Website crowdstrike.com

CrowdStrike, Inc. is an American cybersecurity technology company based in Irvine, California, and a wholly owned subsidiary of CrowdStrike Holdings, Inc. The company provides endpoint security, threat intelligence, and incident response services to customers in more than 170 countries. The company has been involved in response efforts to several high-profile cyber-attacks, including the Sony Pictures hack and the 2016 Democratic National Committee email leak, for which it concluded Russian state actors were responsible.

CrowdStrike was co-founded by entrepreneur George Kurtz (CEO),Dmitri Alperovitch (CTO), and Gregg Marston (CFO, retired).
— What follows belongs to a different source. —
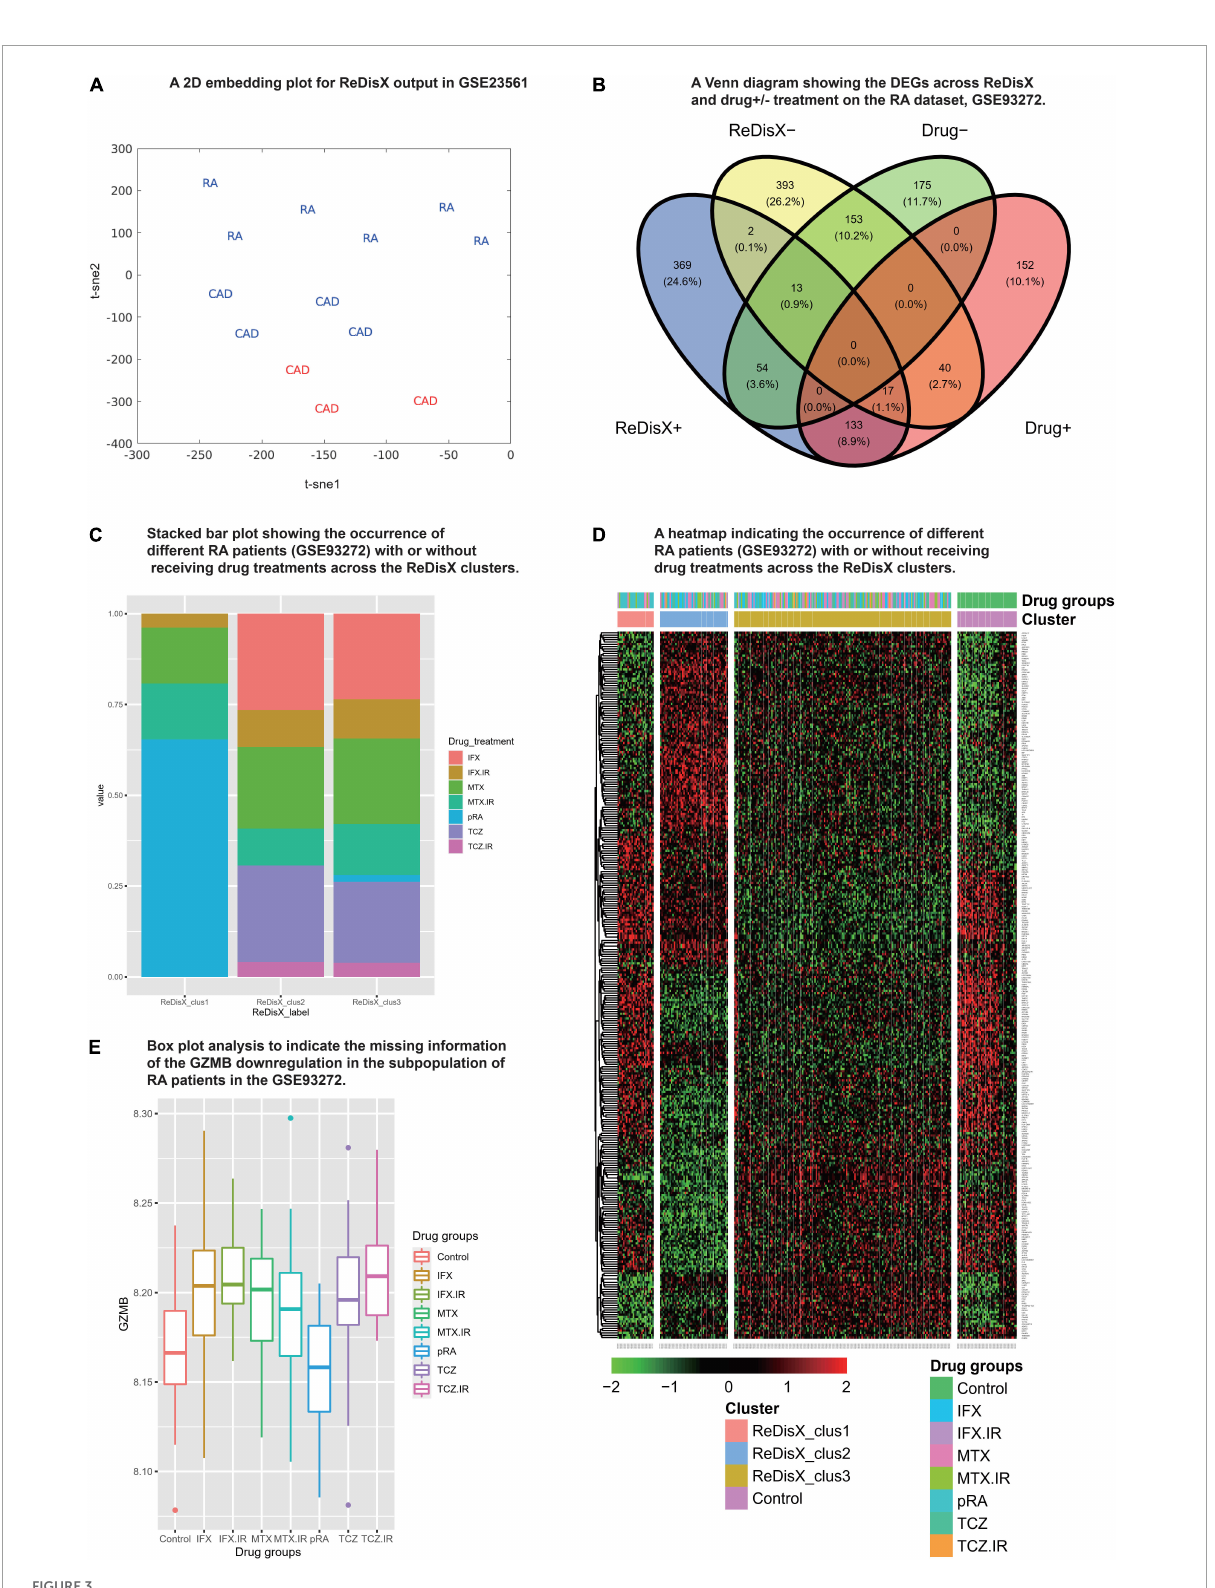
FIGURE3 Cross-dataset validation of ReDisX performance to identify the hub genes, and generosity of ReDisX to identify DEGs. This figure comprises two distinct sections, (A) indicates the cross-dataset validation of ReDisX performance to identify the hub genes from GSE23561; and (B–E)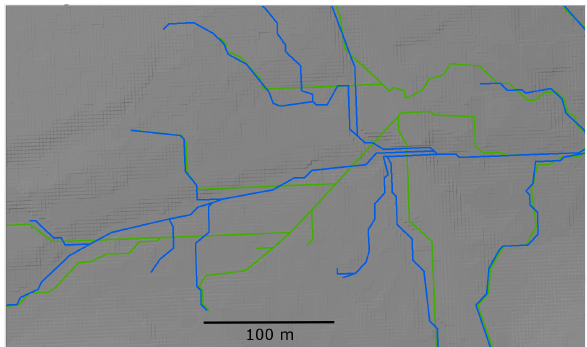
Figure 2: Drainages obtained after filling (green) and after breaching (blue) on a one-metre resolution DTM (Hutchinson, 1989). However, it requires an a priori knowledge of the hydrography and existing maps (when they exist) lack of data and precision compared to LiDAR data. A second approach is the filtering of the terrain with a low-pass filter or a focal oper- ation which assigns to a pixel the lowest elevation within a win- dow. Filtering removes small pits by smoothing the terrain but it works only for pits smaller than the window. Nonetheless, it is often used to remove noise and enlarge existing channels before applying other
In 2012, Shawn Henry, a former FBI executive who lead both the FBI’s criminal and cyber divisions, was hired to lead sister company CrowdStrike Services, Inc., which is focused on proactive and incident response services.

The company gained recognition for providing threat intelligence and attribution to nation state actors conducting economic espionage and IP theft. This includes the outing of state-sponsored Chinese group, Putter Panda, linked to China's spying on US defense and European satellite and aerospace industries. In May 2014, supported by CrowdStrike’s reports, the US Department of Justice charged five Chinese military hackers for economic cyber espionage against US corporations. Similarly, the firm is known for uncovering the activities of Energetic Bear, an adversary group with a nexus to the Russian Federation that conducts intelligence operations against a variety of global victims with a primary focus on the energy sector.
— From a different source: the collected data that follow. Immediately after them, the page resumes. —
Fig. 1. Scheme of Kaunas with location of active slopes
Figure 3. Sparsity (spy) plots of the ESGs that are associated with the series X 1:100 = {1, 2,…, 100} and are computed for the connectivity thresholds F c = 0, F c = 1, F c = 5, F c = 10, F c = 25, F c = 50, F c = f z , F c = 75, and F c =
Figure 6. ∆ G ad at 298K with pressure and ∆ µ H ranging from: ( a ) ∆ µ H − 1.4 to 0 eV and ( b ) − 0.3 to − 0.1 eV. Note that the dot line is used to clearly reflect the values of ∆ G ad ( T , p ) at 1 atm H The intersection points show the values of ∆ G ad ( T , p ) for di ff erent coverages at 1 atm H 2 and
Following the very public Sony Pictures hack, CrowdStrike produced attribution to the government of North Korea within 48 hours and demonstrated how the attack was carried out step-by-step. On May 2015, the company released Researcher Jason Geffner's discovery of VENOM, a critical flaw in open source hypervisor called Quick Emulator (QEMU), which is used in a number of common virtualization products.

In 2014, the company launched the Falcon platform, a technology that stops breaches by combining next-generation antivirus, endpoint detection and response, and proactive hunting. Also in 2014, CrowdStrike was instrumental in identifying members of PLA Unit 61486 as the perpetrators of a number of cyberattacks on U.S. infrastructure.